**EXERCISE**
Only the text carries over: repeat the records exactly and drop the images.

Transcribed page contents
****
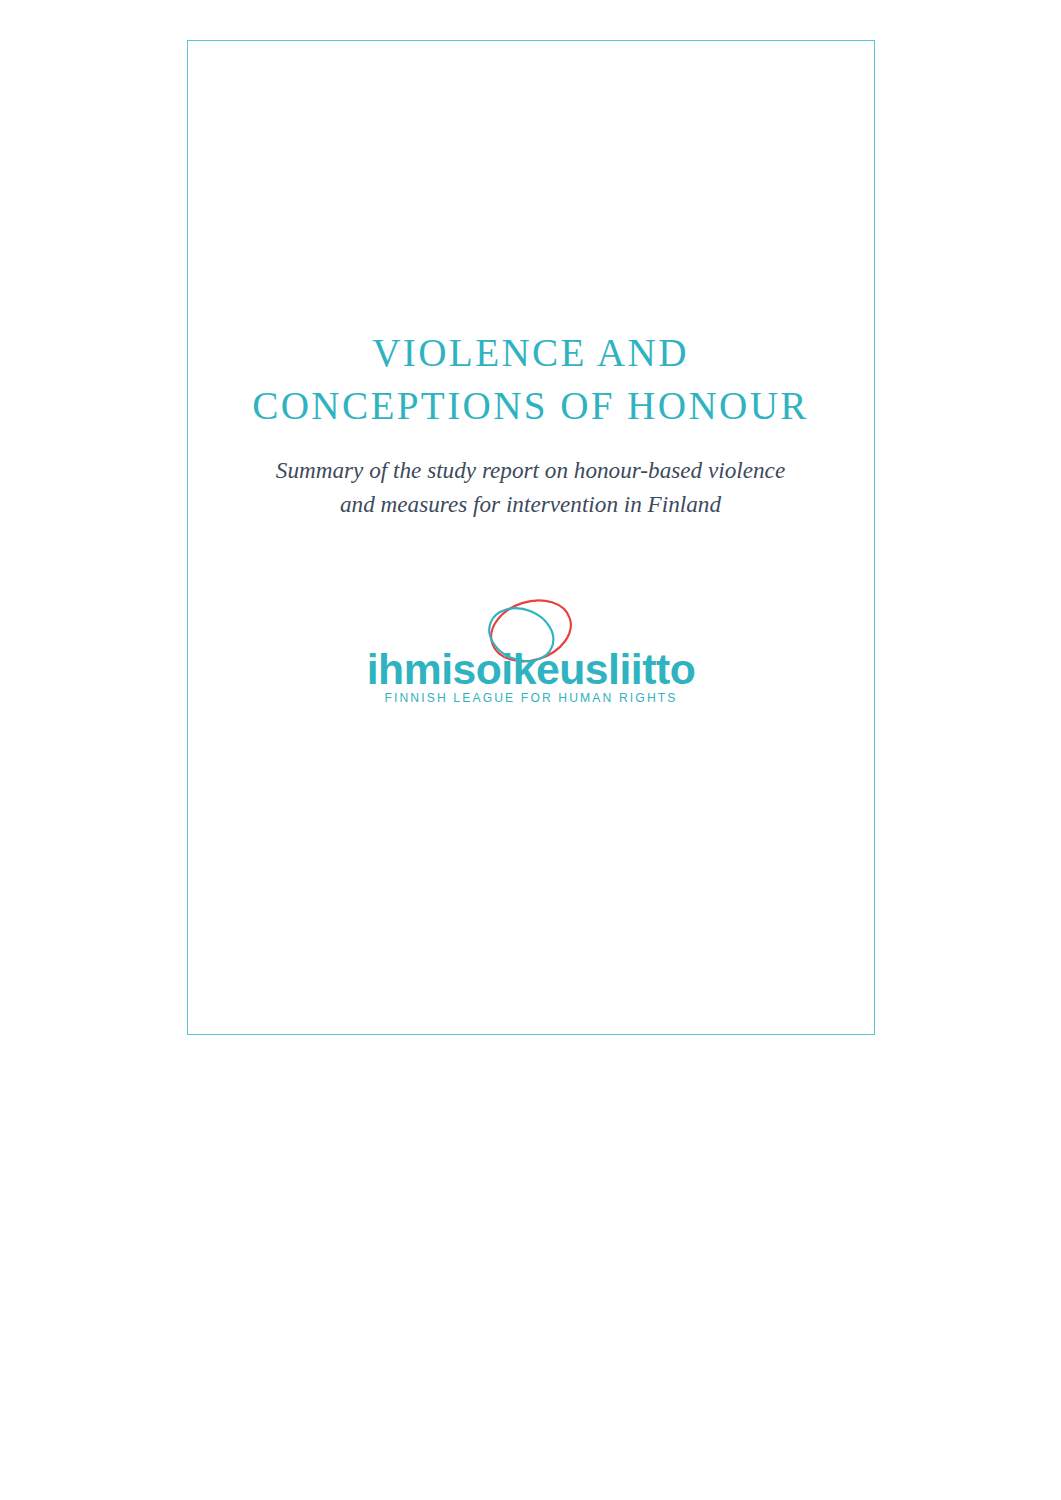VIOLENCE AND
CONCEPTIONS OF HONOUR
Summary of the study report on honour-based violence and measures for intervention in Finland
ihmisoikeusliitto FINNISH LEAGUE FOR HUMAN RIGHTS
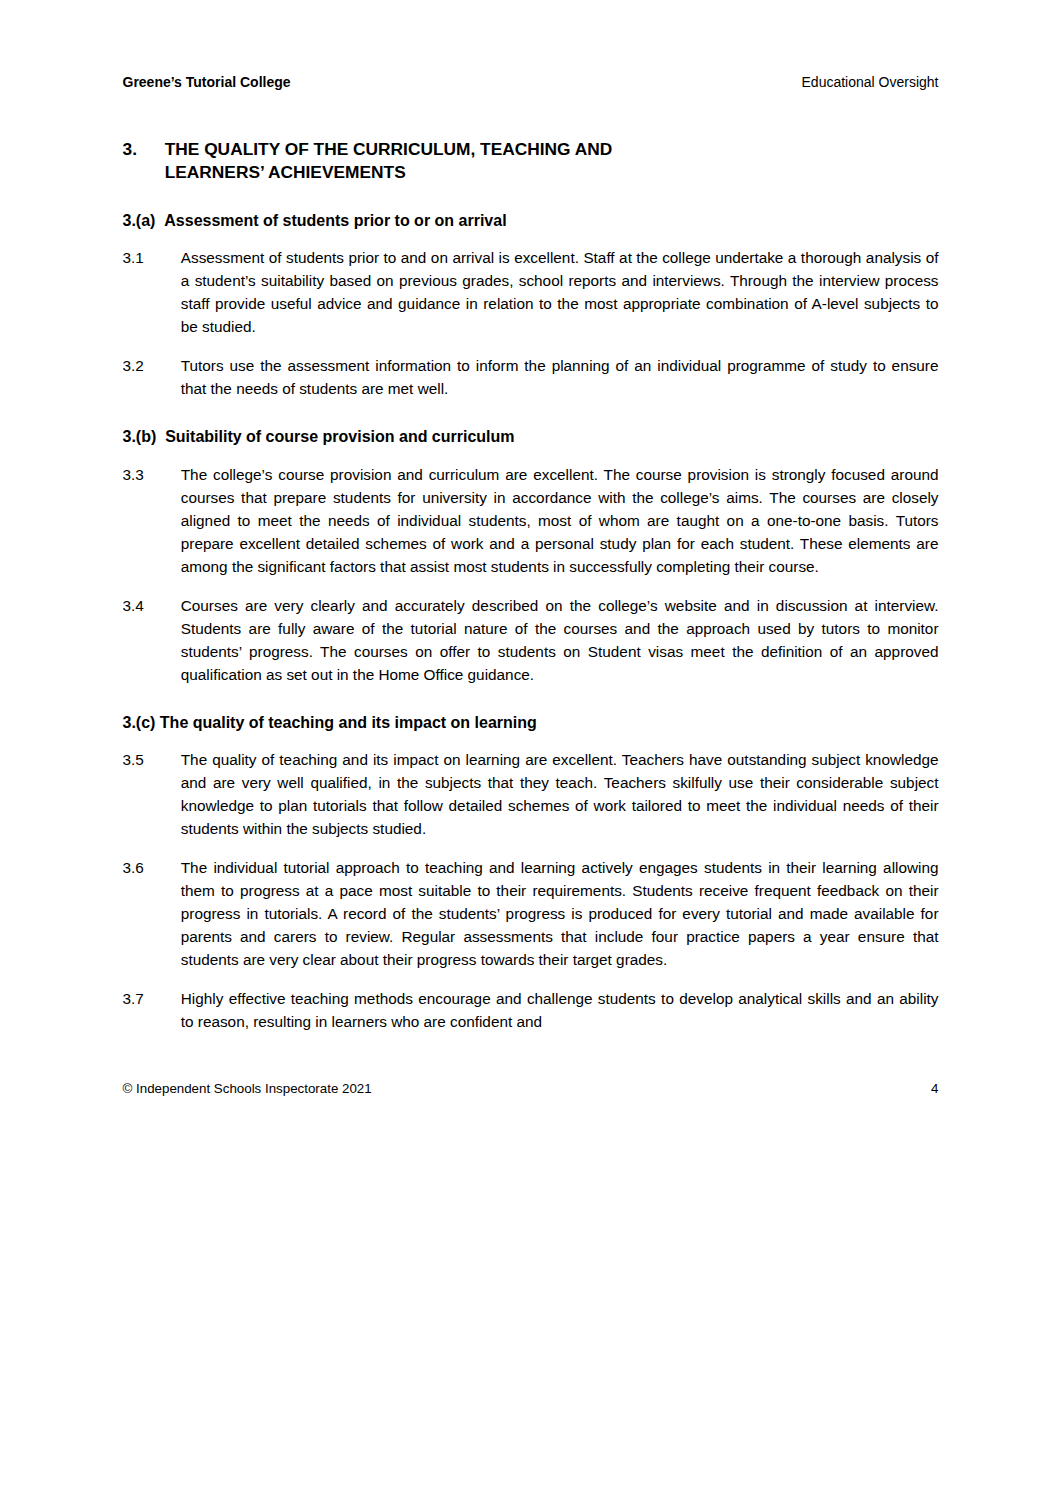Greene’s Tutorial College Educational Oversight
3. THE QUALITY OF THE CURRICULUM, TEACHING AND LEARNERS’ ACHIEVEMENTS
3.(a) Assessment of students prior to or on arrival
3.1 Assessment of students prior to and on arrival is excellent. Staff at the college undertake a thorough analysis of a student’s suitability based on previous grades, school reports and interviews. Through the interview process staff provide useful advice and guidance in relation to the most appropriate combination of A-level subjects to be studied.
3.2 Tutors use the assessment information to inform the planning of an individual programme of study to ensure that the needs of students are met well.
3.(b) Suitability of course provision and curriculum
3.3 The college’s course provision and curriculum are excellent. The course provision is strongly focused around courses that prepare students for university in accordance with the college’s aims. The courses are closely aligned to meet the needs of individual students, most of whom are taught on a one-to-one basis. Tutors prepare excellent detailed schemes of work and a personal study plan for each student. These elements are among the significant factors that assist most students in successfully completing their course.
3.4 Courses are very clearly and accurately described on the college’s website and in discussion at interview. Students are fully aware of the tutorial nature of the courses and the approach used by tutors to monitor students’ progress. The courses on offer to students on Student visas meet the definition of an approved qualification as set out in the Home Office guidance.
3.(c) The quality of teaching and its impact on learning
3.5 The quality of teaching and its impact on learning are excellent. Teachers have outstanding subject knowledge and are very well qualified, in the subjects that they teach. Teachers skilfully use their considerable subject knowledge to plan tutorials that follow detailed schemes of work tailored to meet the individual needs of their students within the subjects studied.
3.6 The individual tutorial approach to teaching and learning actively engages students in their learning allowing them to progress at a pace most suitable to their requirements. Students receive frequent feedback on their progress in tutorials. A record of the students’ progress is produced for every tutorial and made available for parents and carers to review. Regular assessments that include four practice papers a year ensure that students are very clear about their progress towards their target grades.
3.7 Highly effective teaching methods encourage and challenge students to develop analytical skills and an ability to reason, resulting in learners who are confident and
© Independent Schools Inspectorate 2021 4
****
**FINAL ANSWER**
VIOLENCE AND
CONCEPTIONS OF HONOUR
Summary of the study report on honour-based violence and measures for intervention in Finland
ihmisoikeusliitto FINNISH LEAGUE FOR HUMAN RIGHTS
Greene’s Tutorial College Educational Oversight
3. THE QUALITY OF THE CURRICULUM, TEACHING AND LEARNERS’ ACHIEVEMENTS
3.(a) Assessment of students prior to or on arrival
3.1 Assessment of students prior to and on arrival is excellent. Staff at the college undertake a thorough analysis of a student’s suitability based on previous grades, school reports and interviews. Through the interview process staff provide useful advice and guidance in relation to the most appropriate combination of A-level subjects to be studied.
3.2 Tutors use the assessment information to inform the planning of an individual programme of study to ensure that the needs of students are met well.
3.(b) Suitability of course provision and curriculum
3.3 The college’s course provision and curriculum are excellent. The course provision is strongly focused around courses that prepare students for university in accordance with the college’s aims. The courses are closely aligned to meet the needs of individual students, most of whom are taught on a one-to-one basis. Tutors prepare excellent detailed schemes of work and a personal study plan for each student. These elements are among the significant factors that assist most students in successfully completing their course.
3.4 Courses are very clearly and accurately described on the college’s website and in discussion at interview. Students are fully aware of the tutorial nature of the courses and the approach used by tutors to monitor students’ progress. The courses on offer to students on Student visas meet the definition of an approved qualification as set out in the Home Office guidance.
3.(c) The quality of teaching and its impact on learning
3.5 The quality of teaching and its impact on learning are excellent. Teachers have outstanding subject knowledge and are very well qualified, in the subjects that they teach. Teachers skilfully use their considerable subject knowledge to plan tutorials that follow detailed schemes of work tailored to meet the individual needs of their students within the subjects studied.
3.6 The individual tutorial approach to teaching and learning actively engages students in their learning allowing them to progress at a pace most suitable to their requirements. Students receive frequent feedback on their progress in tutorials. A record of the students’ progress is produced for every tutorial and made available for parents and carers to review. Regular assessments that include four practice papers a year ensure that students are very clear about their progress towards their target grades.
3.7 Highly effective teaching methods encourage and challenge students to develop analytical skills and an ability to reason, resulting in learners who are confident and
© Independent Schools Inspectorate 2021 4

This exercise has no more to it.